Trip 1, Last Day – Final Reflections

Posted Monday December 23, 2019 by Greg Smith

Trip 1, Last Day – Final Reflections

Journal Entry – Saturday August 6, 2011

So maybe it starts out as a desire to “go on a mission trip.”  Maybe you think, “I’ll go to Haiti this year, then maybe Nicaragua or Honduras or Mexico next year.  Or maybe to Europe somewhere – Croatia, Ukraine, we have missionaries we support there.”  I know some churches do that kind of thing – planning mission trips to different places each year.

I don’t know if everyone else experiences Haiti the same way I do, but I suspect that at least everyone on our team would agree with me on this:  Coming to Haiti quickly becomes something different.  Very soon after you’ve arrived, it’s no longer about “going on a mission trip.”  It’s about falling in love with a place and its people.  And you know that you’ll be back.  You’re already thinking about, “How can I get back here as soon as possible?”  Because you feel it inside you now.  That urge.  The urge that sometimes feels like a still small voice, and sometimes feels more like a SCREAM inside of you – the urge, the need, to DO SOMETHING.  You don’t even know what for sure.  You just know that there’s plenty of need, and that God will always put a stick in your hand.*  Maybe even more than one stick for that matter.

* (Metaphor from the Rick Stearns “The Hole in Our Gospel” book – reference to Moses telling God he had nothing to offer, and God replying, “What is that in your hand?”  God just wants us to take whatever we’ve got and do SOMETHING with it.)

Musings in Miami – observations at the airport:

TV monitor.  UNICEF commercial.  Images of starving children in Somalia.  Don’t think I’ll ever look at those commercials quite the same, as they trigger a series of images of what I’ve seen first-hand this past week.

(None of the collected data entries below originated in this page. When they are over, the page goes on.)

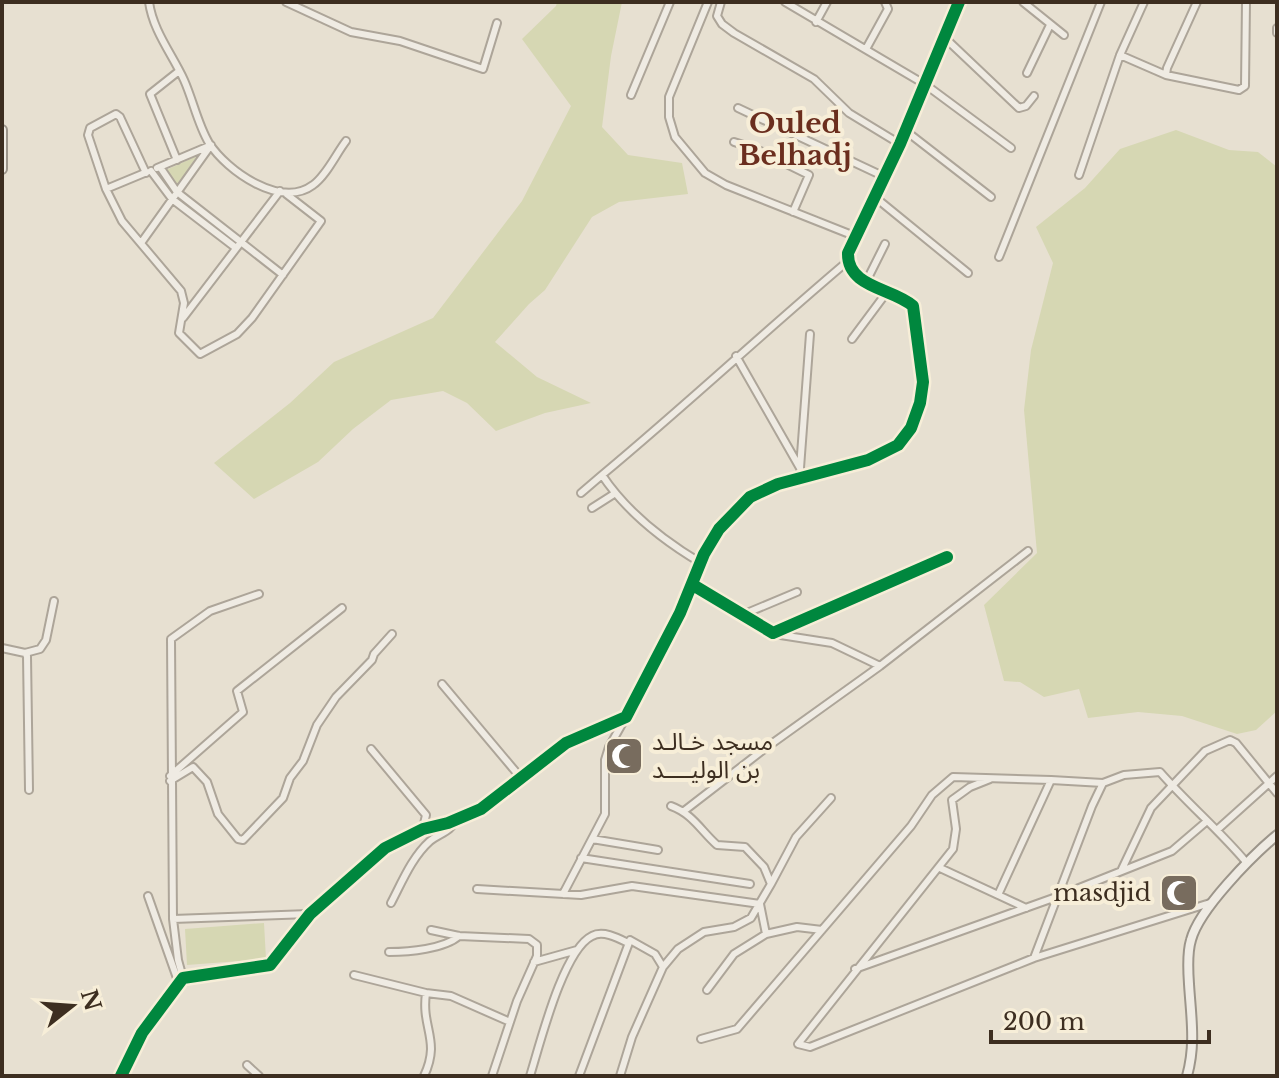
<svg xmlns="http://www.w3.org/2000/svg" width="1279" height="1078" font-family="'Libre Baskerville','Noto Sans Arabic',serif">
<rect width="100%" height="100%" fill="#e7e0d1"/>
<path fill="#d6d7b3" d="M 557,2 L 622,2 L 611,56 L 602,127 L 628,155 L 682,163 L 688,194 L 619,202 L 592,217 L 545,290 L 529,304 L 495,342 L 537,377 L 591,403 L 545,413 L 496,431 L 467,403 L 443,391 L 391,400 L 353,429 L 318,462 L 254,499 L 214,463 L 290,403 L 334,362 L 433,318 L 522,201 L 571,106 L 522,39 L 556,6 Z
M 1176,130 L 1229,150 L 1258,152 L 1277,167 L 1277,711 L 1256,730 L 1237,734 L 1182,716 L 1138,712 L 1088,718 L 1079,689 L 1044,697 L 1020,682 L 1004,681 L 984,605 L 1037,553 L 1024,410 L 1031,350 L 1053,263 L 1036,227 L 1085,188 L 1120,149 Z
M 197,156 L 177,185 L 166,170 Z
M 264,923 L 266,959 L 187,965 L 185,929 Z"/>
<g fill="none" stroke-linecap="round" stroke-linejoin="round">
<defs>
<path id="street" d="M 149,2 C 153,31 172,54 184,80 C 193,100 198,125 209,143 C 227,171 281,209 313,185 C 326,176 336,154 346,141
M 286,2 L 351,32 L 400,41 L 483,69 L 497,23
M 708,2 L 669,97 L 669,117 L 675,137 L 705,173 L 726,185 L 857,237
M 721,2 L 717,16 L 722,24 L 734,33 L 814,79 L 849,113 L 900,144
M 785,2 L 926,85 L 1011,148
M 1023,2 L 1064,35
M 1197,2 L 1167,68 L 1166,75 L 1239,90 L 1245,86 L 1246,2
M 816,22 L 827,2
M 1277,28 L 1277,33
M 944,37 L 1019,108 L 1026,106 L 1034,96
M 866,49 L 888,9 L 885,2
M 1120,55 L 1166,75
M 1027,73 L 1050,25
M 631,95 L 670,2
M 738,108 L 885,177
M 906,131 L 991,197
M 734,142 L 756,149 L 809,175 L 793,212
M 177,160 L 150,94 L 179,71
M 160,167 L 177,192 L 283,275
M 157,168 L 209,146
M 151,171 L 172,199 L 236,248
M 146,173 L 120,117 L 116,114 L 90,128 L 88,135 L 106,189 L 122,221 L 181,291 L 184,303 L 179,333 L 200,354 L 237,334 L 252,318 L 321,221 L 285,193
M 1079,175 L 1120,55 L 1144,2
M 106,189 L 147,172
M 876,198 L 968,273
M 141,243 L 211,145
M 999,257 L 1101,2
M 866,282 L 885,244
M 183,318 L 280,191
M 852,339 L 887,292
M 736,356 L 800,468 L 802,479
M 800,468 L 810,334
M 602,475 C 685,406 764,332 848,261
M 581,493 L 602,475 C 626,511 664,541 701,563
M 592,508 L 614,494
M 693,585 L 773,633 L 947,557
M 742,615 L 797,592
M 774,634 L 832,643 L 880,666
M 2,648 L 25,653 L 27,656 L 29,790
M 25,653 L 40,649 L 46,640 L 54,601
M 442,684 L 521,778
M 371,749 L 426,815 L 423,828
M 170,776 L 243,712 L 237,691 L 342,608
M 990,779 L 970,787 L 952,800 L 956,829 L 953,849 L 798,1044 L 810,1047 L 1034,958 L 1210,903
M 170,781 L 193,767 L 207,782 L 218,814 L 238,839 L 243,840 L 283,798 L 290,778 L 303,761 L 317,725 L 336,697 L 372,660 L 374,654 L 392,634
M 1103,783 L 1124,775 L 1160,772 C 1188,804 1219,830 1246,862
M 684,811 L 763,750 L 880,666 L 1028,551
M 1218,829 L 1277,776
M 592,839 L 658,850
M 581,858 L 750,884
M 940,868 L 1026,908
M 1122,869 L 1151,808 L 1205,751 L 1230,740 L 1236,743 L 1277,793
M 771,884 L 796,837 L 831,798
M 477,889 L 581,895 L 632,886 L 760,904
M 563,894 L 605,814 L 605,760 L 609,747 L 626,717
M 998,895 L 1051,780 L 1103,783 L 1092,806 L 1034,958
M 148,896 L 178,981
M 391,903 C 402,882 412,857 430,841 C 440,833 451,832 455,820
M 760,904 L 766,934 L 797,927 L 822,930
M 173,919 L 171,639 L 210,611 L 259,594
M 431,930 L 459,936 L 529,939 L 537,945 L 537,956 L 517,1001 L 492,1076
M 389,952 C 409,952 444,949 459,936
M 534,962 L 577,950
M 663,967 L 678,949 L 704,932 L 734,927 L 751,918 L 771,884 L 764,867 L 745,847 L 717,845 C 701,831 693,814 671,806
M 855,969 L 1059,896 L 1172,851 L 1207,821
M 354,975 L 426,993 L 451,996 L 510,1022
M 183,978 L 178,960 L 173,919 L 309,914
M 707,990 L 734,954 L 766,934
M 701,1039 L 737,1029 L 911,826 L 932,795 L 953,777 L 1051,780
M 247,1065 L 259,1076
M 424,1076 C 441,1040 421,1029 426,993
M 530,1076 C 540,1044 563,950 592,936 C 603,930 618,938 628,943
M 579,1076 L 630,940 L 655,954 L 663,967 L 632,1037 L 620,1076"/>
<path id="secondary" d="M 2,130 L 2,169
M 121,1076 L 142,1033 L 183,978 L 270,965 L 310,914 L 385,848 L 423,829 L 448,823 L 481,809 L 566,743 L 626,717 L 680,613 L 704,554 L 719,529 L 750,497 L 778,484 L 868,460 L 898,445 L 911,428 L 920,403 L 923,382 L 913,306 C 893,288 847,288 848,253 L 900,144 L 959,2
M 1187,1076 C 1196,1044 1191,1016 1189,984 C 1188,970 1187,953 1191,940 C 1199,909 1252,856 1277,835"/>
</defs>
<use href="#street" stroke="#ada599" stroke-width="10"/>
<use href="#secondary" stroke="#9c958a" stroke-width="12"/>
<use href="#street" stroke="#efebe3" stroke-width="6"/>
<use href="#secondary" stroke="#efebe3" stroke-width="8"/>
<defs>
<path id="cycleway" d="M 693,585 L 773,633 L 947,557
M 121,1076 L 142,1033 L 183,978 L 270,965 L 310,914 L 385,848 L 423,829 L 448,823 L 481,809 L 566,743 L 626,717 L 680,613 L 704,554 L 719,529 L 750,497 L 778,484 L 868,460 L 898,445 L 911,428 L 920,403 L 923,382 L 913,306 C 893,288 847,288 848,253 L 900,144 L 959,2"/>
</defs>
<use href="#cycleway" stroke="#f7eed8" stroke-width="17"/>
<use href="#cycleway" stroke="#00873e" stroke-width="12"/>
</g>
<defs>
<symbol id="mosque-square" viewBox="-11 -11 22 22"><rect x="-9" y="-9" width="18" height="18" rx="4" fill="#786c5e" stroke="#f7eed8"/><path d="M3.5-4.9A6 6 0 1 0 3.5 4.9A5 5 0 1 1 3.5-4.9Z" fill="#fff"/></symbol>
</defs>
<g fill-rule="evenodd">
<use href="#mosque-square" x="602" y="734" width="44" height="44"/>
<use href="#mosque-square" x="1157" y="871" width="44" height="44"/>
</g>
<g text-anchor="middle" stroke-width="8" stroke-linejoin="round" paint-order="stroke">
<g font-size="24" fill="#3d2e20" stroke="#f7eed8" text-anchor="start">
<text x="652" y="750">مسجد خـالـد<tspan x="652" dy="28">بن الوليــــد</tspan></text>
<text x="1151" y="901" text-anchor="end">masdjid</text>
</g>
<g font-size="28" font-weight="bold" fill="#6b2e1e" stroke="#f7eed8">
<text x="795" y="133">Ouled<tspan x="795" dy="32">Belhadj</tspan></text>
</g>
</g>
<rect width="1279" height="1078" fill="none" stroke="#3d2e20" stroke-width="8"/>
<g transform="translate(72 1006) rotate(73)" stroke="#f7eed8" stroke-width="6" paint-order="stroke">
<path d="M0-6L14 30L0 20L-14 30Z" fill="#3d2e20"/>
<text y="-12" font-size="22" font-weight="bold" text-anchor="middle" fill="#3d2e20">N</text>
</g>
<path d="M991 1030v12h218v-12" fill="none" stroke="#3d2e20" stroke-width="4"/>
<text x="1003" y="1030" font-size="24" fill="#3d2e20" stroke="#f7eed8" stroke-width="6" paint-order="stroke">200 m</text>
</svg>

Boarding plane.  Standing in line.  Woman in front of us – beautiful, silky smooth ebony skin, hair in spectacular corn rows.  Could be from anywhere, but certainly looks very Haitian.  Makes me aware of a horrible habit I wasn’t even conscious of:  Even though the level of “racial enlightenment” in my generation is certainly greater than in generations prior, there are still unconscious prejudices and biases.  The old (horribly bad, and horribly racist) “Well, you know, they all look the same” joke has probably been more true for many of us than we’d like to admit.  We may not look down on those of another race; we just overlook them entirely.

Today, on this day, I find myself looking, seeing, with much greater awareness.  I’m looking at eyes.  I’m looking at smiles.  I’m seeing individuals, rather than a race.

I hope this is an awareness I never lose.